The Jeweller’s Market will be entitled to the Commission for the relevant Product / Services(s), and The Jeweller’s Market may offset the amount of such Commission against any amounts payable to the Partner under this Agreement.
If the Partner fails to meet any Service Level set out in this Annex B then: (a) The Jeweller’s Market may exercise the rights set out in the table above; and (b) the Partner will be liable to The Jeweller’s Market for the applicable amounts set out in the table above. The Partner acknowledges and agrees that any right exercised by The Jeweller’s Market under this Annex B is without prejudice to any other rights and remedies that The Jeweller’s Market may have under this Agreement or otherwise in respect of a failure by the Partner under this Annex B.

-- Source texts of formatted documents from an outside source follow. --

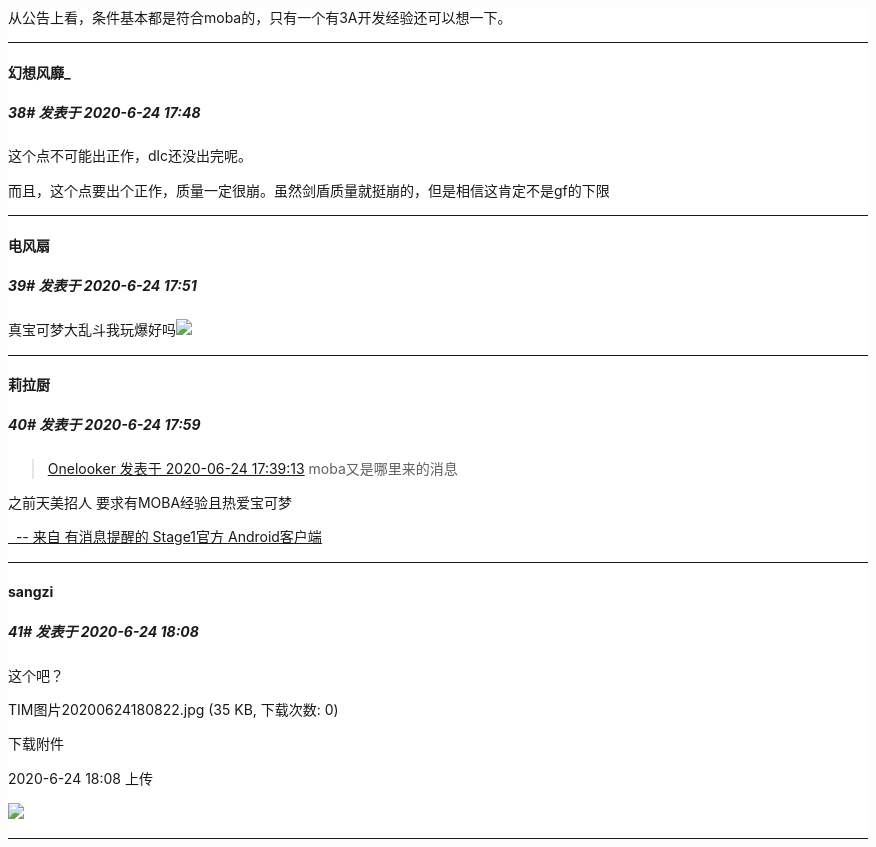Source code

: 
从公告上看，条件基本都是符合moba的，只有一个有3A开发经验还可以想一下。


-----

####  幻想风靡_  
##### 38#       发表于 2020-6-24 17:48


这个点不可能出正作，dlc还没出完呢。

而且，这个点要出个正作，质量一定很崩。虽然剑盾质量就挺崩的，但是相信这肯定不是gf的下限


-----

####  电风扇  
##### 39#       发表于 2020-6-24 17:51


真宝可梦大乱斗我玩爆好吗<img src="https://static.saraba1st.com/image/smiley/face2017/079.png" referrerpolicy="no-referrer">


-----

####  莉拉厨  
##### 40#       发表于 2020-6-24 17:59


<blockquote><a href="httphttps://bbs.saraba1st.com/2b/forum.php?mod=redirect&amp;goto=findpost&amp;pid=47936964&amp;ptid=1943868" target="_blank">Onelooker 发表于 2020-06-24 17:39:13</a>
moba又是哪里来的消息</blockquote>之前天美招人 要求有MOBA经验且热爱宝可梦

[  -- 来自 有消息提醒的 Stage1官方 Android客户端](https://www.coolapk.com/apk/140634)


-----

####  sangzi  
##### 41#       发表于 2020-6-24 18:08


这个吧？


TIM图片20200624180822.jpg
(35 KB, 下载次数: 0)


下载附件


2020-6-24 18:08 上传


<img src="https://img.saraba1st.com/forum/202006/24/180841eibbqprs6pq50ind.jpg" referrerpolicy="no-referrer">


-----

The Partner will, on a monthly basis, monitor and record its performance of its obligations in the table above by reference to the Service Levels set out in this Annex B for the purpose of preparing and delivering to The Jeweller’s Market a monthly Service Level report. The Partner will be responsible for implementing the necessary measurement and monitoring tools and procedures required to measure, monitor and report its compliance with the applicable Service Levels. Failed Service Levels shall be targeted by the Partner for improvement. In return, The Jeweller’s Market will provide a monthly account to the Partner summarizing sales, percentage of sales, sold full price and discount items as well as demographic information about the Member for the Partner.